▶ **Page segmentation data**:

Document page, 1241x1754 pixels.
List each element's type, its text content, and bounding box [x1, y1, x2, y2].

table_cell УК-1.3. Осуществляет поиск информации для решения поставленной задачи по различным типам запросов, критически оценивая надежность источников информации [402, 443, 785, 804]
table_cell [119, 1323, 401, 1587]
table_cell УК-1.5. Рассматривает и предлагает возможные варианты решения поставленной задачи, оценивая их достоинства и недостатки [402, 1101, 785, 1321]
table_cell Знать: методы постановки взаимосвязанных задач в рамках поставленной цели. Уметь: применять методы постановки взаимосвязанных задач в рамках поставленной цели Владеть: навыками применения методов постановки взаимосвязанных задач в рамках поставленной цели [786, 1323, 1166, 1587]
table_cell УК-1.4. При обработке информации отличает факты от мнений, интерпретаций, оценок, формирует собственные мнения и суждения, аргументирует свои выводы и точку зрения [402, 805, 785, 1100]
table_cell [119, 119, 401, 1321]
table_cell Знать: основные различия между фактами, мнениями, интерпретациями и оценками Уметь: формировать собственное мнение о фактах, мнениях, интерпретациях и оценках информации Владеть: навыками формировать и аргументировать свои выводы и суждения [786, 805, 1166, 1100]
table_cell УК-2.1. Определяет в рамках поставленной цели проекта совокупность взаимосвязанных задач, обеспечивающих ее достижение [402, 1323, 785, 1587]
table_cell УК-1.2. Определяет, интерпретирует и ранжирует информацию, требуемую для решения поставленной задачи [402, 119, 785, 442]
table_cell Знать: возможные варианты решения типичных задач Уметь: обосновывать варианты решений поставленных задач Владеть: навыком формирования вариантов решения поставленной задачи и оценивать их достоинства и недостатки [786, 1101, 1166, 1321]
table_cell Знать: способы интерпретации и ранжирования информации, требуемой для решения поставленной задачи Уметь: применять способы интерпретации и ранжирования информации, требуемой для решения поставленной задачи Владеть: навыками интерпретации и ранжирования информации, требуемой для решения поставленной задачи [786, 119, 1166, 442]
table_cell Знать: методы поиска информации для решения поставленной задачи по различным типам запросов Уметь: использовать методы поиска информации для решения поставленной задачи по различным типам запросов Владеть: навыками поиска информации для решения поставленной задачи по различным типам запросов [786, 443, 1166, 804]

▶ **REQUIRED ACTION**: For this exercise, please copy exactly the lines from the one holding "table_cell [119, 1323, 401, 1587]" through the end of the records, the first and last included.

▶ **WRITTEN SOLUTION**:
table_cell [119, 1323, 401, 1587]
table_cell УК-1.5. Рассматривает и предлагает возможные варианты решения поставленной задачи, оценивая их достоинства и недостатки [402, 1101, 785, 1321]
table_cell Знать: методы постановки взаимосвязанных задач в рамках поставленной цели. Уметь: применять методы постановки взаимосвязанных задач в рамках поставленной цели Владеть: навыками применения методов постановки взаимосвязанных задач в рамках поставленной цели [786, 1323, 1166, 1587]
table_cell УК-1.4. При обработке информации отличает факты от мнений, интерпретаций, оценок, формирует собственные мнения и суждения, аргументирует свои выводы и точку зрения [402, 805, 785, 1100]
table_cell [119, 119, 401, 1321]
table_cell Знать: основные различия между фактами, мнениями, интерпретациями и оценками Уметь: формировать собственное мнение о фактах, мнениях, интерпретациях и оценках информации Владеть: навыками формировать и аргументировать свои выводы и суждения [786, 805, 1166, 1100]
table_cell УК-2.1. Определяет в рамках поставленной цели проекта совокупность взаимосвязанных задач, обеспечивающих ее достижение [402, 1323, 785, 1587]
table_cell УК-1.2. Определяет, интерпретирует и ранжирует информацию, требуемую для решения поставленной задачи [402, 119, 785, 442]
table_cell Знать: возможные варианты решения типичных задач Уметь: обосновывать варианты решений поставленных задач Владеть: навыком формирования вариантов решения поставленной задачи и оценивать их достоинства и недостатки [786, 1101, 1166, 1321]
table_cell Знать: способы интерпретации и ранжирования информации, требуемой для решения поставленной задачи Уметь: применять способы интерпретации и ранжирования информации, требуемой для решения поставленной задачи Владеть: навыками интерпретации и ранжирования информации, требуемой для решения поставленной задачи [786, 119, 1166, 442]
table_cell Знать: методы поиска информации для решения поставленной задачи по различным типам запросов Уметь: использовать методы поиска информации для решения поставленной задачи по различным типам запросов Владеть: навыками поиска информации для решения поставленной задачи по различным типам запросов [786, 443, 1166, 804]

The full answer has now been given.